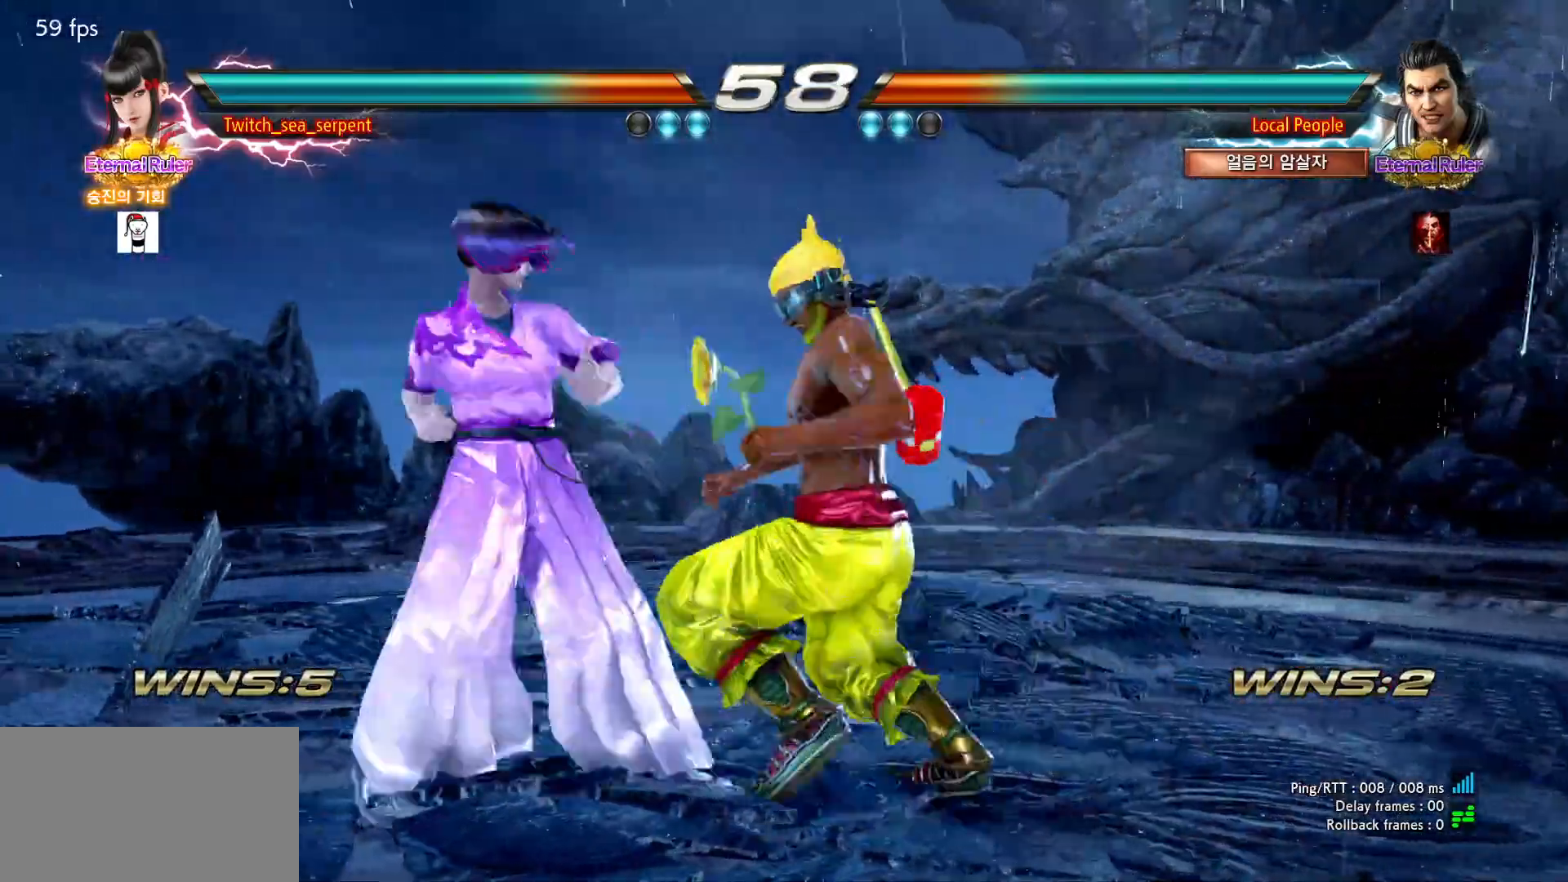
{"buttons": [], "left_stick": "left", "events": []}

...

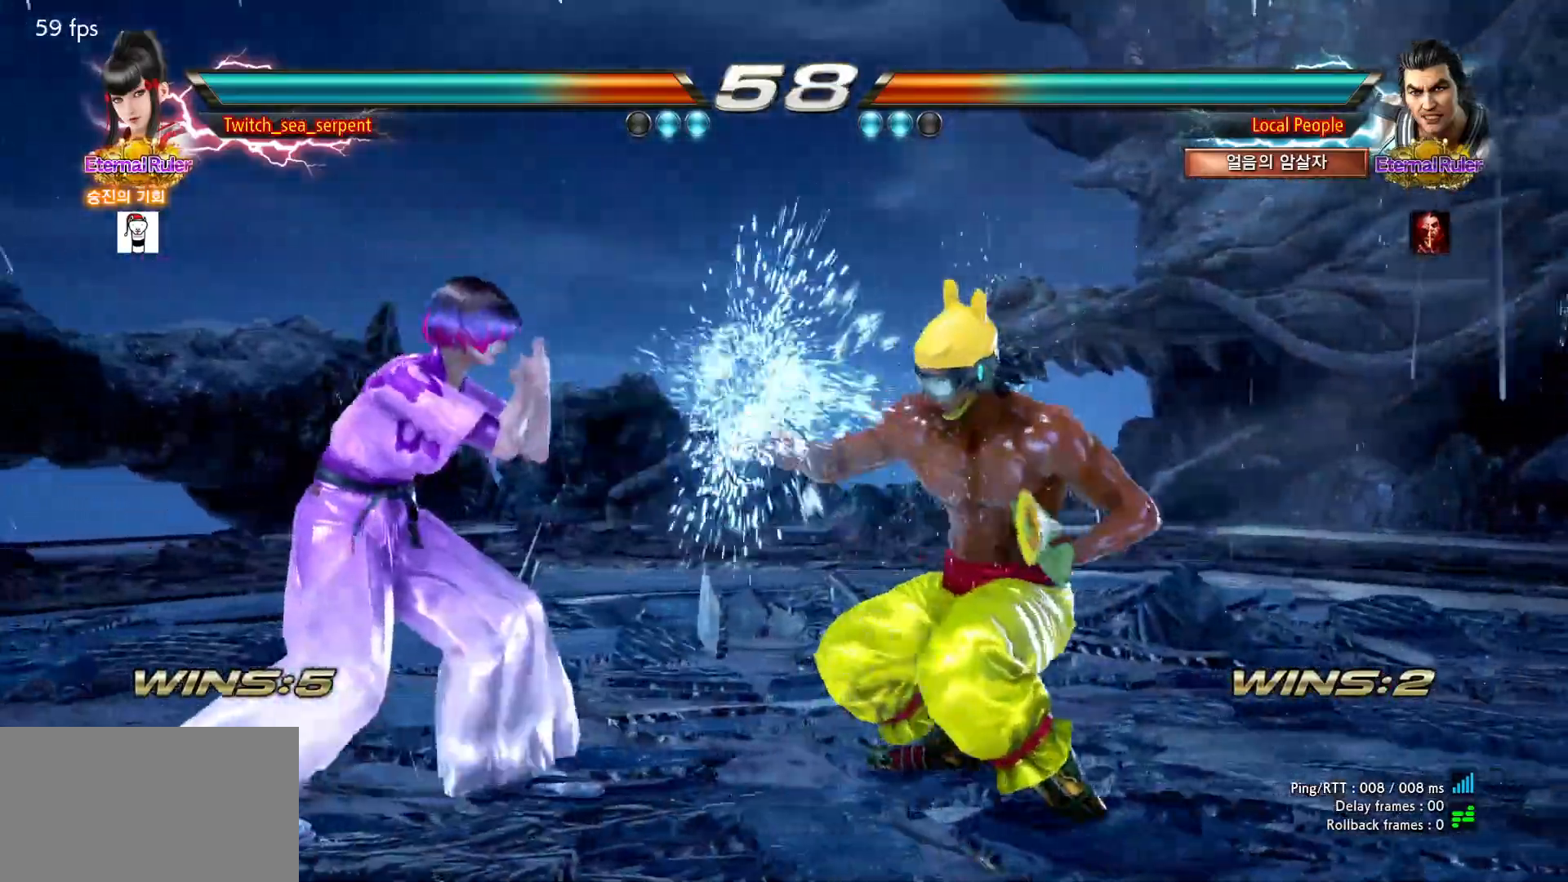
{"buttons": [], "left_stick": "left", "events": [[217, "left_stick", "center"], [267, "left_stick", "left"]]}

==

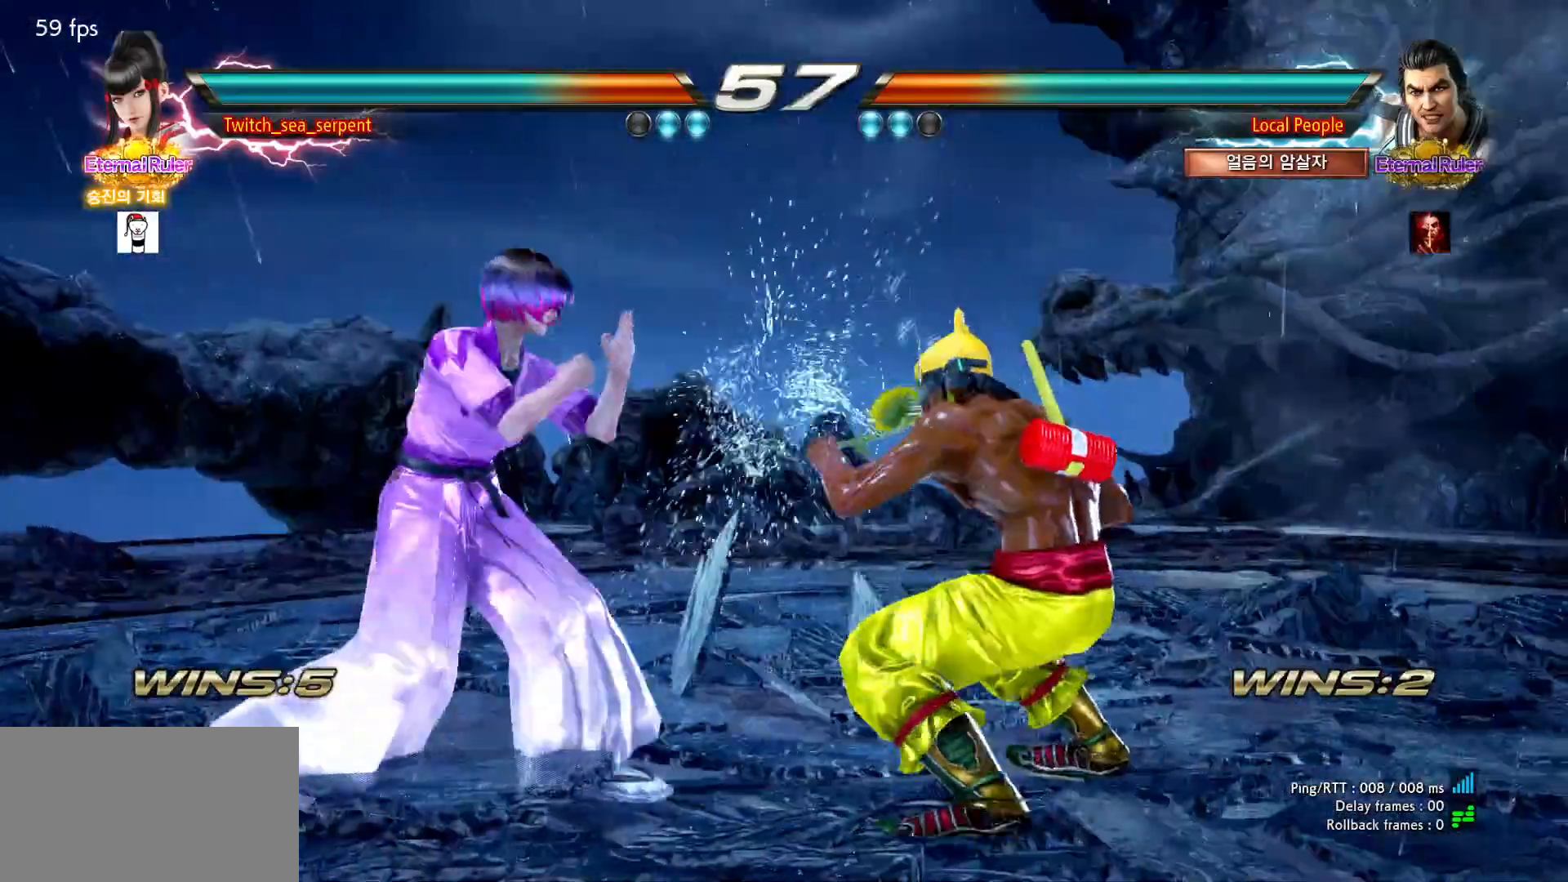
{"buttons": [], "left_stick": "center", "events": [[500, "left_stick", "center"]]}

**REQUIRED WORK**:
Could you report every line of the material that contains the string "center"?

**PROBLEM SOLUTION**:
{"buttons": [], "left_stick": "left", "events": [[217, "left_stick", "center"], [267, "left_stick", "left"]]}
{"buttons": [], "left_stick": "center", "events": [[500, "left_stick", "center"]]}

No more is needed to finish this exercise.